Thanks for your help.
I have two data frames. The data frames are of differing lengths. One is a data set that often includes mistakes. Another is a set of corrections. I'm trying to do two things at once with these two data sets. First, I would like to compare three columns of df1
with three columns in df2
. This means reading the first row of data in df1
and seeing if those three variables match any of the rows in df2
for those three variables, then moving on to row 2, and so on.
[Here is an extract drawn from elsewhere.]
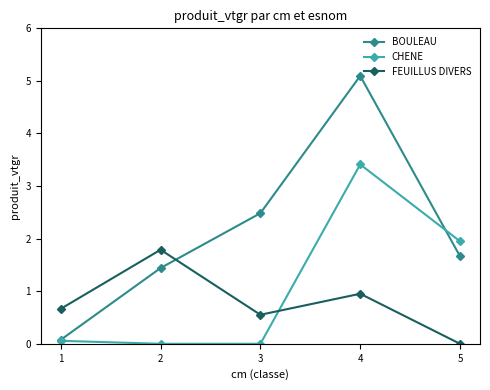

Which series changed the most between 2 and 5?

CHENE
If a match is found in a row for all three variables, then replace the value in one of the columns in df1
with a replacement in df2
. I have included an example below.
df1 <- data.frame("FIRM" = c("A", "A", "B", "B", "C", "C"), "LOCATION" = c("N", "S", "N", "S", "N", "S"), "NAME" = c("Apple", "Blooberry", "Cucumber", "Date", "Egplant", "Fig"))
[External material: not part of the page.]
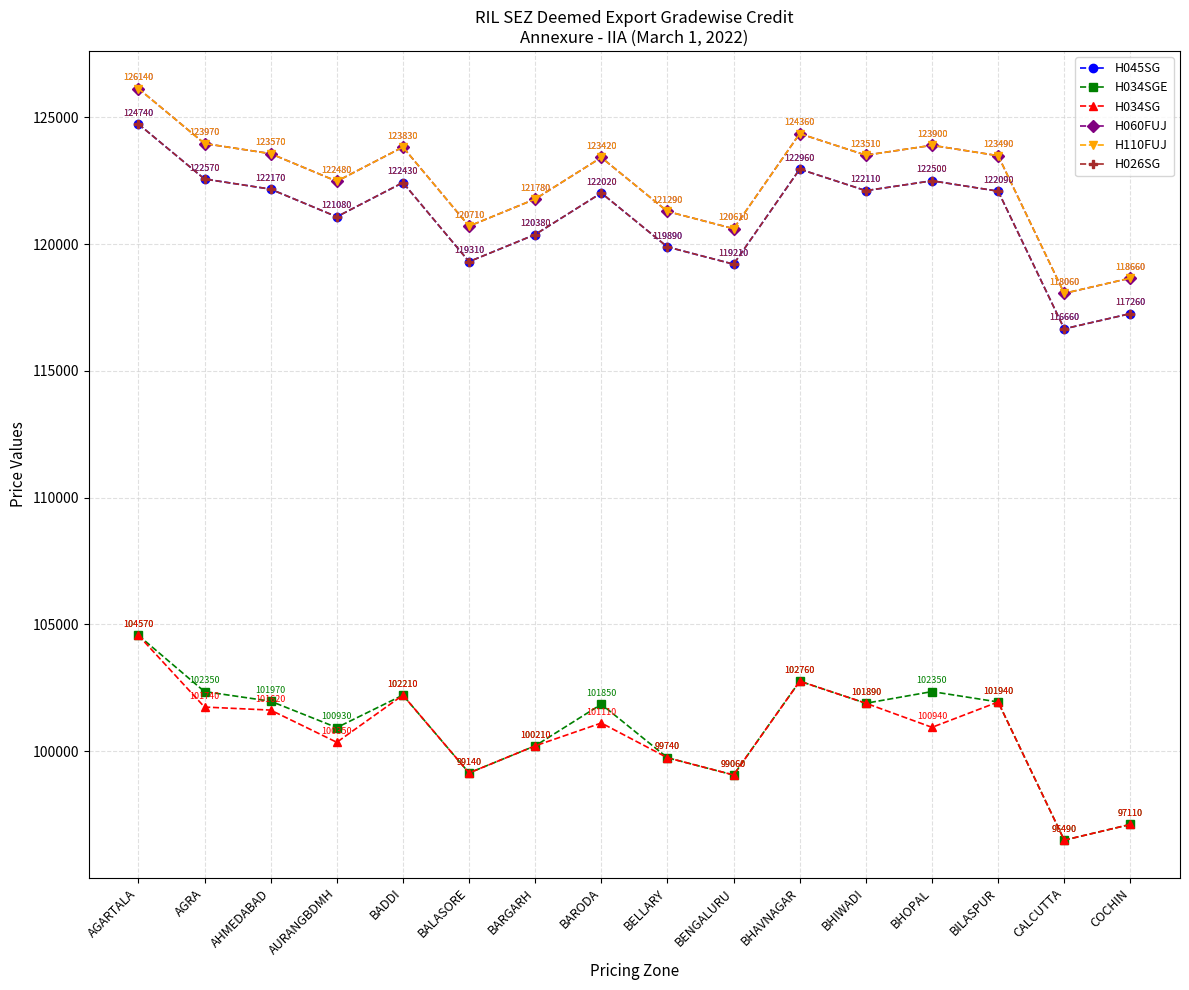

Is this an area chart (filled region under the line)?

No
df2 <- data.frame("FIRM" = c("A", "C"), "LOCATION" = c("S", "N"), "NAME" = c("Blooberry", "Egplant"), "NEW_NAME" = c("Blueberry", "Eggplant"))
df1[] <- lapply(df1, as.character)
df2[] <- lapply(df2, as.character)
If there is a row in df1
that matches against "FIRM", "LOCATION" and "NAME" in df2
, then I would like to replace the "NAME" in df1
with "NEW_NAME" in df2
, such that "Blooberry" and "Egplant" change to "Blueberry" and "Eggplant".
I can do the final replacements using*:
df1$NAME[match(df2$NAME, df1$NAME)] <- df2$NEW_NAME[match(df1$NAME[match(df2$NAME, df1$NAME)], df2$NAME)]
But this does not include the constraint of the three matches. Also, my code seems unnecessarily complex with the nested match functions. I think I could accomplish this task by subsetting df2
and using a for
loop to match rows one by one but I would think that there is a better vectorized method out there.
*I'm aware that inside the brackets of df2$NEW_NAME[]
, the function calls both elements in that column, but I'm trying to generalize.